ASSIGNMENT ▸ Continue the forum thread about classical music people received as gifts, picking up after its final line.

DOCUMENT EXCERPT below:

Tchaikovsky 4/5/6 - Ormandy/Philly Columbia lp box, and Sibelius symphony box on Epic, Watanabe/Japan Philharmonic. I received those in the late 1960s


----------



## elgar's ghost (Aug 8, 2010)

Years ago I gently advised relatives not to buy me any musical presents. I said something along the lines that I had enough albums already but the reality was that I would feel a bit uneasy about not liking a gift when the giver was only trying his or her best.


----------



## Montarsolo (5 mo ago)

When I got to know classical music as a teenager through the radio and records, my mother said: then you should actually go to a classical concert. She took me to a concert in a church with Vera Beths, Anner Bylsma and Gerard van Blerk. They played Beethoven and Tchaikovsky, among others. We left early so we were seated in the front. 

It made a huge impression! I still have the program booklet at home.


----------



## Enthusiast (Mar 5, 2016)

My parents gave me the Klemperer recording of The Magic Flute when I was 10. I have now replaced those LPs with CDs but this is still a recording of the work that I feel is hard to beat. It helped that the set was issued without the spoken (in German) parts.


----------



## RobertJTh (Sep 19, 2021)

My interest in classical music started with the Klemperer Beethoven cycle, a big licensed LP box that my dad once got as by-catch from some book club. So it wasn't really a gift, but as a grade schooler, I was the only one at home who loved this music, so I more or less "confiscated it". I still have the box, but I played it so often (on rather tacky equipment) that there must be only white noise left in the grooves.

I don't remember much great music being gifted, I always made my own choices. One particular LP set that I enjoyed very much was Mozart late String Quartets, I think played by the Juilliards (not sure), which my uncle gave to me at one occasion (he got it from someone else, and string quartets were an alien world to him).


----------



## RobertJTh (Sep 19, 2021)

Oh yeah, and worst.
Years ago, after the death of elderly organist I knew fairly well, his widow told me I could have his sheet music and cd collection.

The sheet music consisted of a handful of leftovers of the collection - the standard works in the baroque repertoire that everyone already owns, in editions that were used for 60 years and were falling apart completely. What happened to the better part of the collection (guy was a fairly renowed concert organist) I don't know, probably already been given away to someone more worthy. Oh yeah, and piles of of 5th generation copies of crappy choir music. Worth less than old newspapers.
And the cd collection... oh boy. There wasn't a single original cd in it. Only a couple of dozens of old, bad cd-r's that were scratched and browned. After I found the first 5 unplayable, I tossed the whole lot into the bin, together with all the sheet music.

And you still have to grin and bear it and politely say "thank you"...


----------



## Art Rock (Nov 28, 2009)

End of DOCUMENT EXCERPT.
ENTRIES SUPPLIED below:

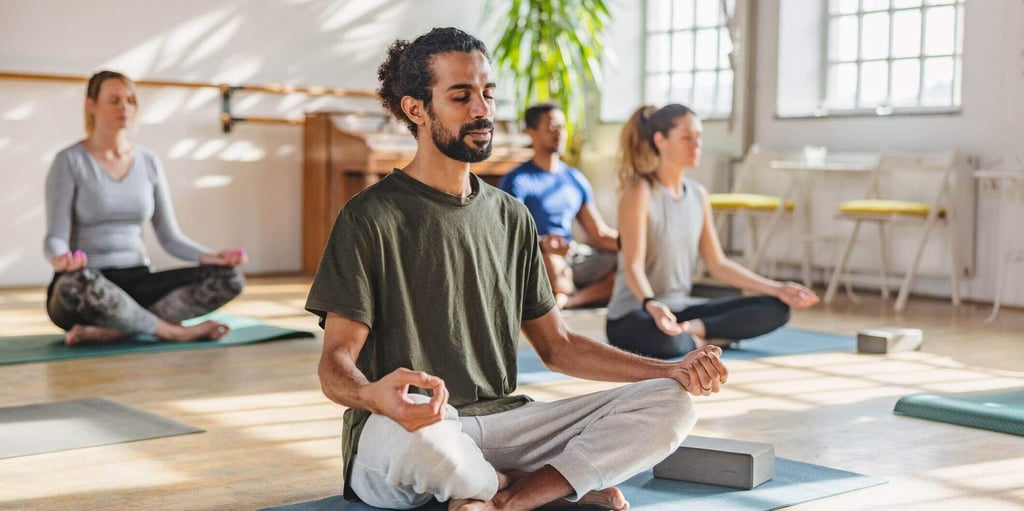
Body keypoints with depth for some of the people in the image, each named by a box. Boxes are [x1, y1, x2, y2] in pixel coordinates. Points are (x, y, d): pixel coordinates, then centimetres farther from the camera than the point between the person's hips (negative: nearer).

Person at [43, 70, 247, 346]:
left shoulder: (149, 163, 10)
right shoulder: (69, 161, -5)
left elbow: (170, 236, 8)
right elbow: (55, 238, -12)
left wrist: (210, 257, -12)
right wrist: (60, 259, -37)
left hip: (137, 283, 5)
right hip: (85, 286, -5)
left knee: (229, 278, -18)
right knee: (78, 285, -44)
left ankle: (110, 332, -25)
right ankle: (172, 330, -21)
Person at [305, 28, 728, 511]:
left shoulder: (511, 217, 15)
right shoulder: (370, 217, -4)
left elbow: (557, 345, 17)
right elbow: (335, 363, -11)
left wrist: (672, 370, 3)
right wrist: (372, 395, -37)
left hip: (500, 423, 5)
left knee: (669, 405, -9)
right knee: (410, 432, -42)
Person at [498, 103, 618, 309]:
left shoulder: (576, 179, 17)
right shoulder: (517, 181, -3)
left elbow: (600, 234, 15)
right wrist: (542, 243, -38)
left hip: (573, 256, 7)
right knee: (551, 261, -41)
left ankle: (567, 301, -26)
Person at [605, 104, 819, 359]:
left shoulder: (698, 194, 8)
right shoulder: (640, 191, -12)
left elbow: (718, 264, 11)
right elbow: (633, 265, -20)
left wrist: (778, 289, 5)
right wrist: (651, 304, -40)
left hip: (683, 308, 7)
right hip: (634, 314, -7)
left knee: (775, 309, -5)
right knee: (667, 341, -43)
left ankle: (693, 330, -16)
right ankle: (702, 340, -11)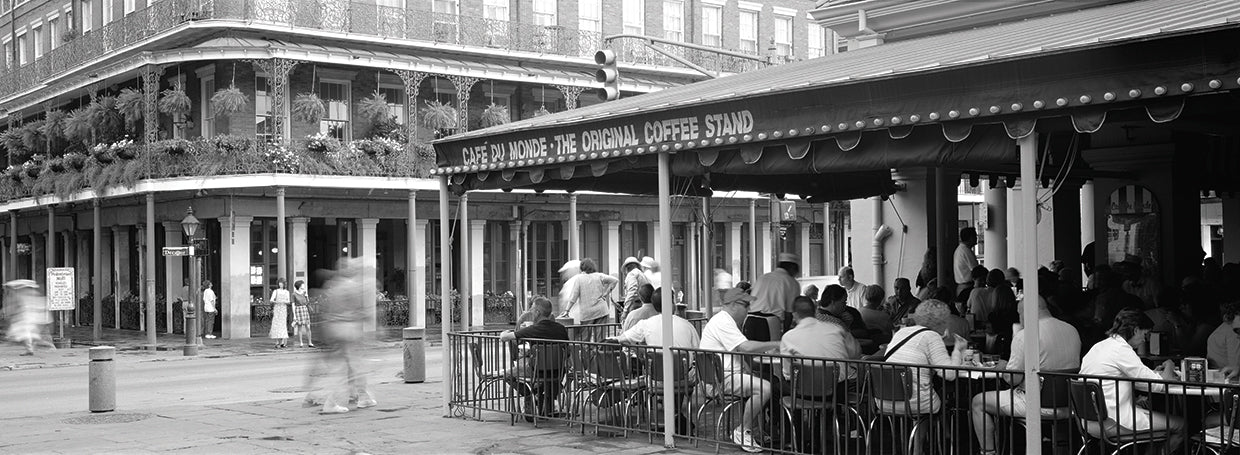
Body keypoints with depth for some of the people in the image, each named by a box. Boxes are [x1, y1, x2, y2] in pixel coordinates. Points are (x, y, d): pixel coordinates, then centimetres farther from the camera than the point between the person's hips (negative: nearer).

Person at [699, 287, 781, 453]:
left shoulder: (726, 321, 20)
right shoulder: (722, 322, -16)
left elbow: (738, 353, 26)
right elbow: (746, 347, -25)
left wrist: (750, 373, 13)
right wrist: (775, 345, -17)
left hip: (726, 375, 11)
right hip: (721, 379, -11)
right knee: (765, 388, -22)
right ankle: (742, 432, -13)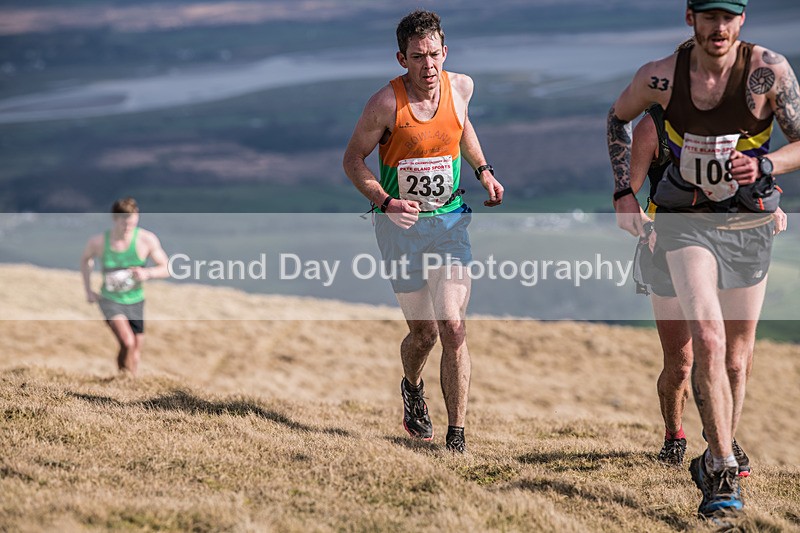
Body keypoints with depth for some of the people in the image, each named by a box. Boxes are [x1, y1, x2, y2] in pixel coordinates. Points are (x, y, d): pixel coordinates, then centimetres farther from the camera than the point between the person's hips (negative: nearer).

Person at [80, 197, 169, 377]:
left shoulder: (146, 239, -17)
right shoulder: (99, 241, -15)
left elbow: (167, 268, -11)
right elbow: (86, 259, 9)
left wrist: (147, 273, -30)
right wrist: (88, 290, 7)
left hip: (135, 301, 2)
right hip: (110, 300, -2)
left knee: (136, 351, 12)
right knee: (128, 342, -25)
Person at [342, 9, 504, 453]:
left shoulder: (460, 88, -4)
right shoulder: (386, 104, -16)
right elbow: (353, 159, -6)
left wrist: (483, 171, 10)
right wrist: (385, 202, -21)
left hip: (449, 221, 2)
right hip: (401, 224, -2)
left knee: (453, 327, -11)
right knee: (424, 332, 6)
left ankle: (457, 437, -8)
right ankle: (412, 389, 42)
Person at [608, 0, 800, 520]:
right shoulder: (660, 76, -9)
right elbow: (619, 118, 11)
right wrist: (623, 191, 5)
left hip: (749, 225, 1)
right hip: (686, 221, -1)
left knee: (736, 360, 10)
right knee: (707, 340, -21)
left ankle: (717, 459, 33)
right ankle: (725, 476, -19)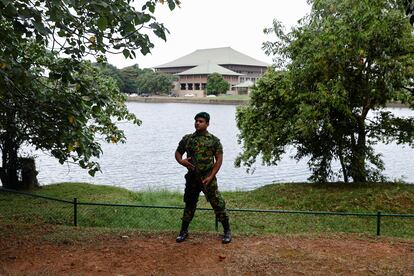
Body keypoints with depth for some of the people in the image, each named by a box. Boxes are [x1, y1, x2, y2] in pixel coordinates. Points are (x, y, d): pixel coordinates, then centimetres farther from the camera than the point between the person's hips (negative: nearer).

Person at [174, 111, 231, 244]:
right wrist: (181, 161, -9)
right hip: (192, 178, 3)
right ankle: (184, 231, 25)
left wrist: (210, 177, -12)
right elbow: (178, 152, 15)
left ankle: (227, 231, 10)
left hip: (208, 178, -3)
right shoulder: (187, 139, 7)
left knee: (218, 204, -3)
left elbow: (219, 160, -4)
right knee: (189, 204, 13)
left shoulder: (214, 140, -2)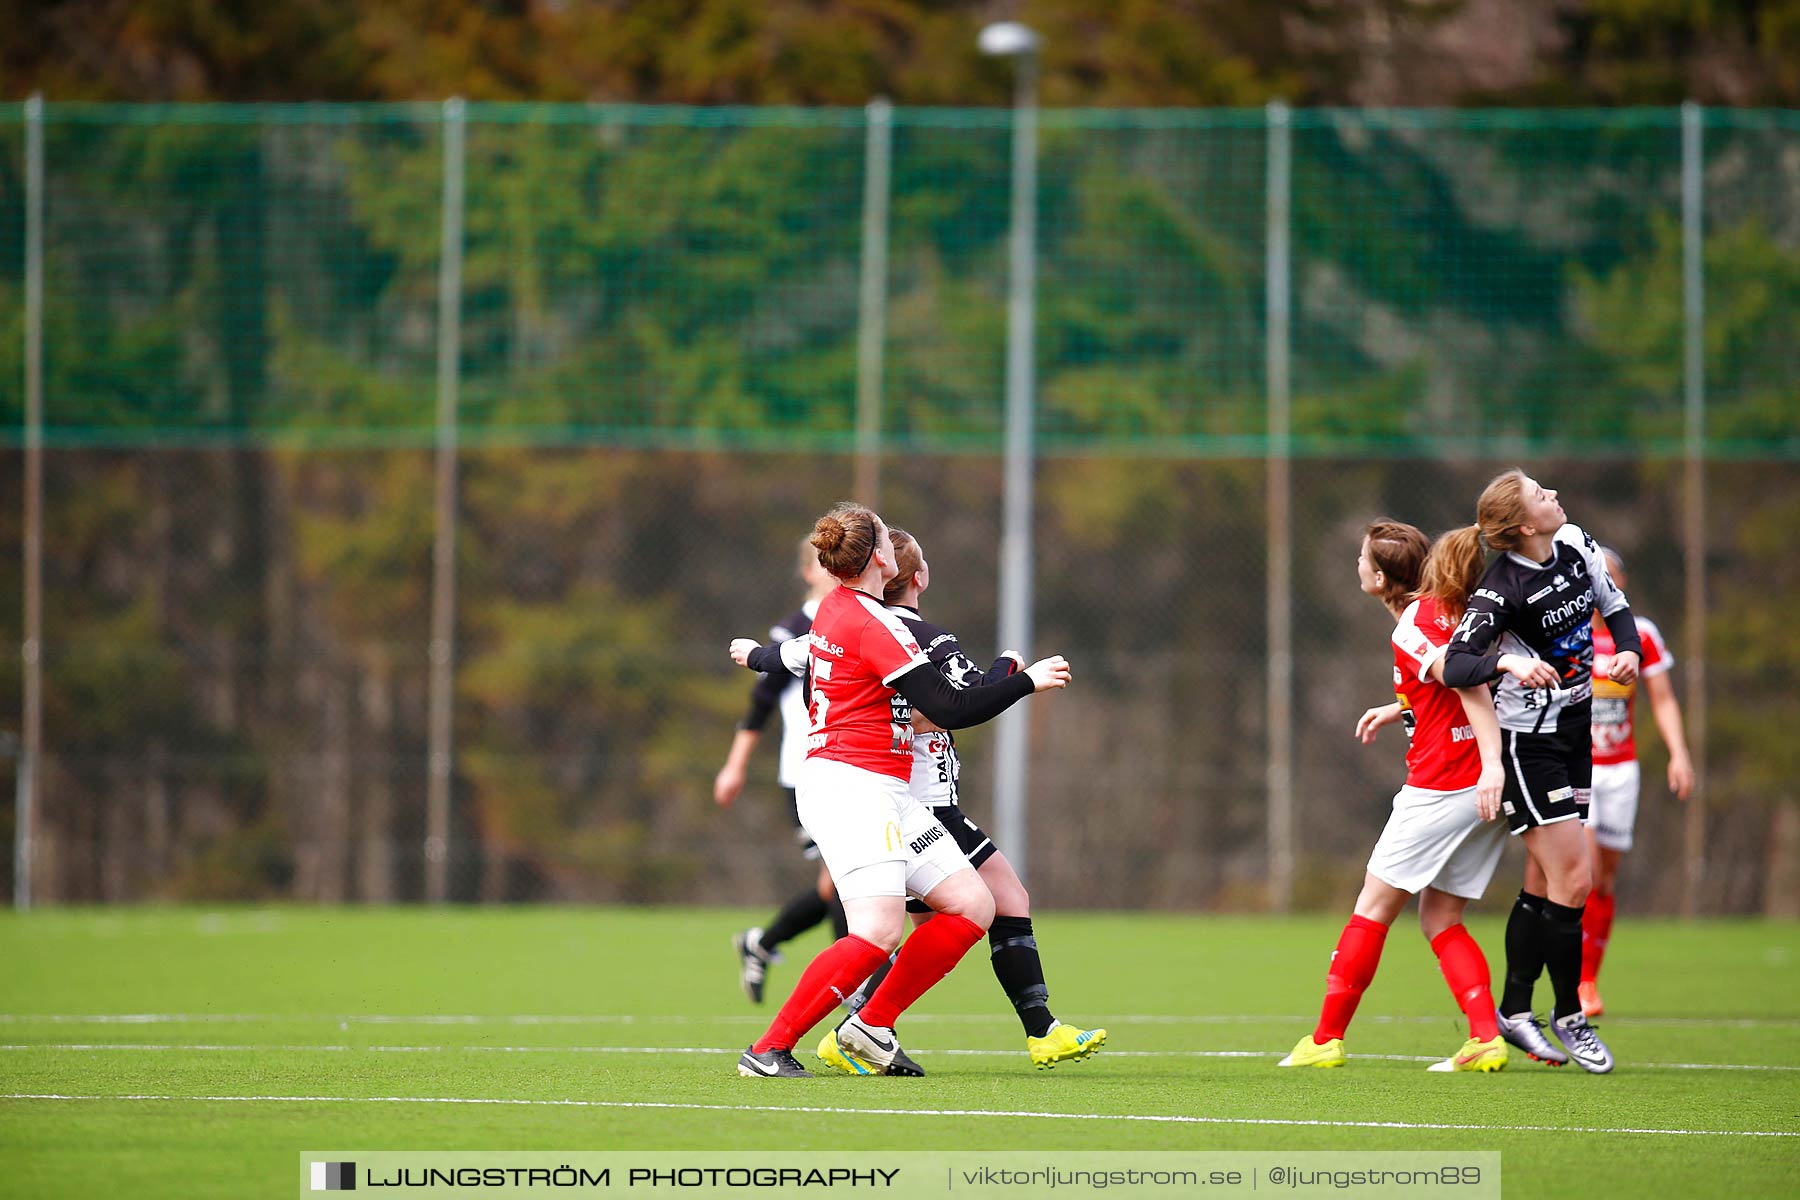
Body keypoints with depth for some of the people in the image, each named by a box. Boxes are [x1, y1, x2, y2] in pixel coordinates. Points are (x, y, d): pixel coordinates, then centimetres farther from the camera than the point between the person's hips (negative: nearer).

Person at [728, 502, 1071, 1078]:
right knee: (879, 930, -24)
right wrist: (1027, 681, -8)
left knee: (972, 906, 3)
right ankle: (768, 1050, -18)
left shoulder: (834, 607, 13)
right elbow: (950, 710, -17)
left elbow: (796, 653, 35)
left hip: (886, 794, 10)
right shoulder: (874, 625, -16)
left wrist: (756, 655, 58)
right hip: (850, 787, -10)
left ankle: (871, 1028, 8)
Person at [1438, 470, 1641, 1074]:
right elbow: (1456, 665, -26)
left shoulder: (1576, 544, -2)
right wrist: (1507, 663, -42)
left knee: (1543, 883, 10)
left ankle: (1514, 1010, 19)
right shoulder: (1500, 589, -21)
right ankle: (1568, 1015, 7)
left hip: (1578, 728, 7)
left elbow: (1615, 607, 13)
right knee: (1571, 882, -8)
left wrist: (1629, 651, -6)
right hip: (1528, 741, -7)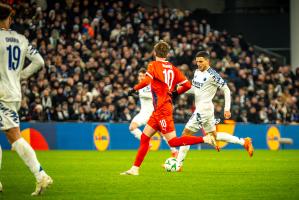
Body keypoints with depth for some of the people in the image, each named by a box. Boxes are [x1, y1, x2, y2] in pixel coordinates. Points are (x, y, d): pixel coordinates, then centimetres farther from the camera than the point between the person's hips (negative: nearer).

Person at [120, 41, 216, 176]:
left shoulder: (154, 65, -7)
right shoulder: (172, 68, 11)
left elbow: (146, 80, -25)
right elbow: (187, 85, 8)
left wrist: (134, 89, -12)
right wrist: (175, 93, 23)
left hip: (162, 110, -8)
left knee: (173, 142, -9)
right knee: (144, 137, 11)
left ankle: (204, 139, -16)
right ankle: (135, 169, 11)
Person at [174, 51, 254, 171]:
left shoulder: (212, 75, -14)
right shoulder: (197, 72, 10)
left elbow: (226, 90, -11)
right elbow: (194, 89, 22)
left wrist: (227, 109, -14)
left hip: (204, 109, -10)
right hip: (199, 108, 10)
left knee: (186, 134, -8)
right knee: (213, 135, 18)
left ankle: (178, 164, -4)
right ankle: (244, 142, 23)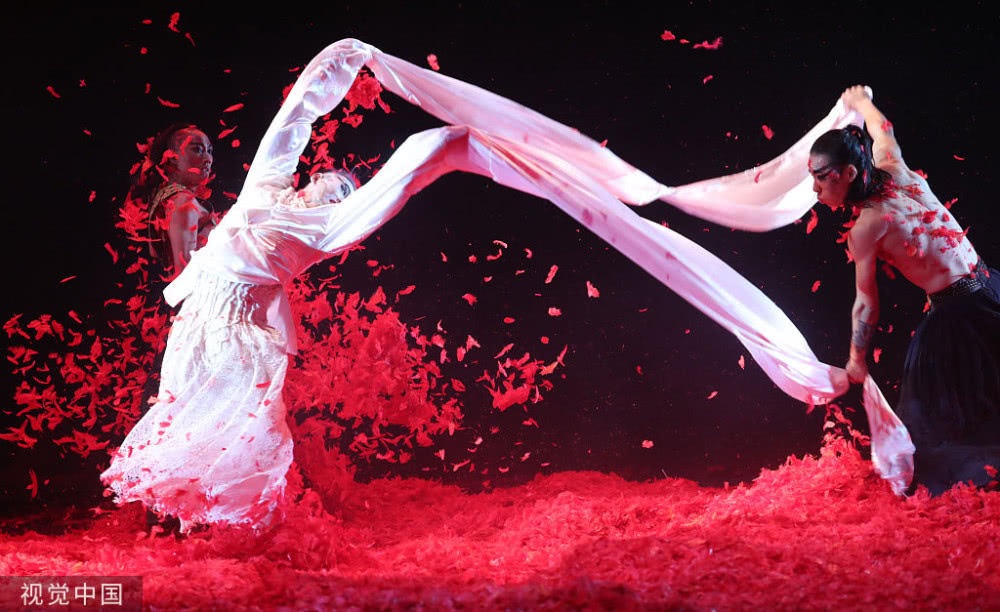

End of ENTRIES SUPPLIED.

RESPONSE TO THE EXERCISE ▸
Within the family, we have abolished giving presents at birthdays, Christmas and so on altogether many years ago. Even in the past, if someone close to me wanted to give me a music gift, they'd check beforehand with me (if only because they knew how huge my collection already was). The best gift I got was from my father in the early nineties, when he gave me a budget for a birthday gift - and I bought the Solti Ring CD box (which was not discounted then, about 100 euro).


----------



## EvaBaron (Jan 3, 2022)

I stream everything i listen to on Spotify because it’s cheaper and I think it’s more convenient. It also makes sampling recordings very easy. But just 2 days ago I received a bunch of lp’s from the brother of my grandpa who is cleaning up and knows I like classical music. Then the other brother of my grandpa (he has 2) gave me a high quality record player, with an extension cord and also 2 very big speakers. Really awesome family. Anyway one of the many LP’s was Beethoven’s violin concerto played by Herman Krebbers, the violin teacher of my violin teacher. It is from the ‘70s I believe and with Haitink and the Concertgebouworkest. I really liked it, and I still have to listen to all the LP’s so I will be checking in this thread in a few days if I find a dud


----------



## Merl (Jul 28, 2016)

Ive had a few orchestral and string quartet gifts from very generous members of this forum (you know who you are) and they were all excellent. As for the worst, I cant think of a bad one. Ive been lucky.


----------



## Kreisler jr (Apr 21, 2021)

In the first few years of my classical listening as a teenager in the late 1980s when CDs were often expensive, I relied on gifts from a generous aunt for full price sets. But I specified exactly what I wanted, so there could be no surprises. And later one one received gift vouchers or just cash  which was always welcome... But in the last years people know better. The probability that I either have a disc already or wouldn't like it, is very high. And I actually rarely want any more CDs nowadays...


----------



## haziz (Sep 15, 2017)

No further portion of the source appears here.